You are right as usual. The proliferation of small (and some not so small) cartridge case manufacturers has blurred the definition of wildcats at best, or destroyed it at worst. But it has probably created a new collecting catagory - Used To Be Wildcats.

But, as we old guys say, it’s better to be a Used To Be than a Never Was.


Ray, I agree. Lest anyone think I have something against “wildcats,” I should note that I collect any made for auto pistols, myself! I don’t have a lot, but I have some, and like them.

Guns made here in Prescott AZ by Fred Wells of Wells Sport Shop fame.


What does Fred use for brass? And bullets?


What was in use when it was originaly made. Fred passed perhaps a year ago. I was talking when it was originaly developed, Wells Sport Shop made the guns.

Have to throw my hand in on this. Lived in Hollister from 1947 to 1957. Ramon Somovia was a pilot as was my father knew Somavia and was at his large land grant ranch. For a full story of the development of the Condor series try contacting Rube Wells son of Fred Wells. He has the whole story. Rube told me that Somavia would fly to Prescott and fly him and his dad back to the ranch in Hollister where they did some of the test shooting. There were several different calibers in the series. Rube had several of the experemental cartridges at the 2007 Prescott show. Some with VERY heavy bullets were used in the experements.

Gamgjm–Since you know the people involved with this project it would be great if you were to get all the information together and write an article for the IAA Journal. I am sure Chris Punnett would gladly publish it. This project should be documented before everyone associated with it are gone and the history is lost. If you need help to write the article, I am sure there are people who would volinteer (Ray–are you willing) to help out.

Just to put all the information in one place, here is a scan of the box label as it appeared in the IAA Journal that I mentioned previously.

The picture was originally in black and white, and not as sharp as I would like, but I thought it was worth adding to this thread.

John Moss

Gamgjm - I doubt that you need help in writing an article judging from our postings, but as per Ron’s great suggestion that you write an article on this since you seem to know all the people involved, I would be most happy to act as an interim “editor” of sorts for anything you’d care to write. I am sure there would be no problem in you using the box label picture I posted since it came from a previous IAA publication, and once I get permission, I could send you some photos for the article that a member sent me. I am sure that with proper photo credit, he would be willing to let you use them. He may even be posting them here.

Not every member, by far, sees this Forum (I don’t know why, but it is true) and all the odds and ends from here could be drawn together into a cohesive story.

Just a thought - a very good suggestion by Ron.

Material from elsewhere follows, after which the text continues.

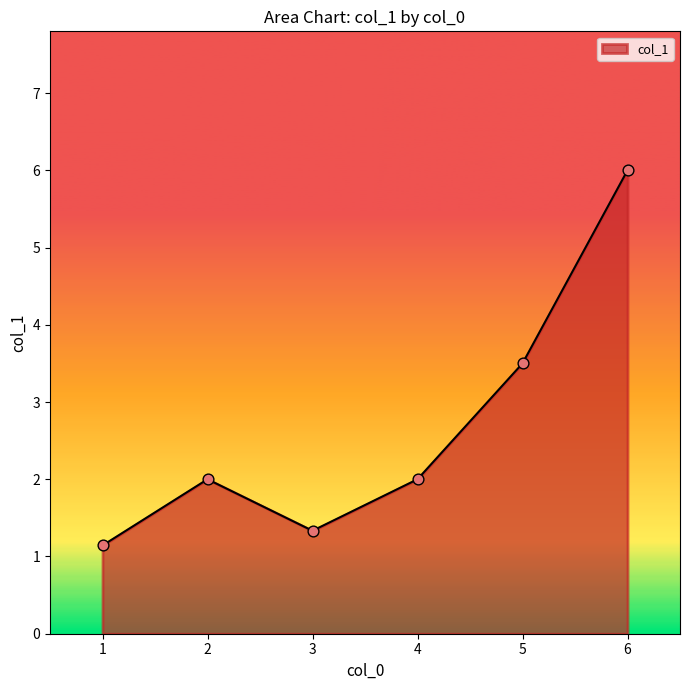

What is the change in value from 1 to 5?

+2.4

[quote]If I had to guess, I would say that Dr. Somovia did indeed design the original cartridge as a wildcat and then convinced (or paid) Norma to manufacture both brass and loaded cartridges to his specs. (Don’t forget, the 7x61 S&H started life as a wildcat and was later picked up by Norma. The 7x61 S&H is different in that rifles chambered for it were made and sold on a commercial basis. Any rifles chambered for the Condor would be custom re-barrel jobs.)

Ray, When I said the wildcat perhaps post-dated the factory load, I didn’t mean the case design, but rather the loaded cartridge. You indicated that your 257 Condor had a very different bullet from the factory load, in my mind making the load a wildcat since it was never a production load. Now I am splitting hairs…

Dr Somovia told me he ordered the 257 Condor from Norma and implied that he received all that were produced. He said he was the only source, though of course, those who bought from him clearly could have sold them. I don’t believe that Norma ever offered the cartirdge for sale and produced the single lot for Somovia.